■ Exercise brief
Among the records below, which lines contain the string "Fowm"? Report them.

■ Data section
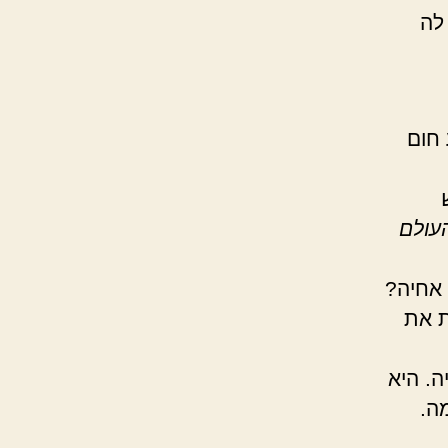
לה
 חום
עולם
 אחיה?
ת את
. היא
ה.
---
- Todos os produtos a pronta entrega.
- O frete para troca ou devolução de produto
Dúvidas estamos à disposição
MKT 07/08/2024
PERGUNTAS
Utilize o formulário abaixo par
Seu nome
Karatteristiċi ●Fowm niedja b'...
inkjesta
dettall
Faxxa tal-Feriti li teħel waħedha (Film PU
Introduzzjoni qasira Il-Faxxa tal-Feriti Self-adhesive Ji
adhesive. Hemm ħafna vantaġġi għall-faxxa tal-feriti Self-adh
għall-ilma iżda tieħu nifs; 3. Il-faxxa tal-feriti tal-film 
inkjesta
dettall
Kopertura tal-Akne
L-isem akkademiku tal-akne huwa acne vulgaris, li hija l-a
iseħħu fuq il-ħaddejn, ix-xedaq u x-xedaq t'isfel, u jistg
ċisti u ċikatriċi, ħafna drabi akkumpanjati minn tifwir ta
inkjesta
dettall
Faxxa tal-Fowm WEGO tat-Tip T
==
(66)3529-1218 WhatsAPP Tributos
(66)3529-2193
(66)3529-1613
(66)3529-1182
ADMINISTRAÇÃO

■ Output for this exercise
Karatteristiċi ●Fowm niedja b'...
Faxxa tal-Fowm WEGO tat-Tip T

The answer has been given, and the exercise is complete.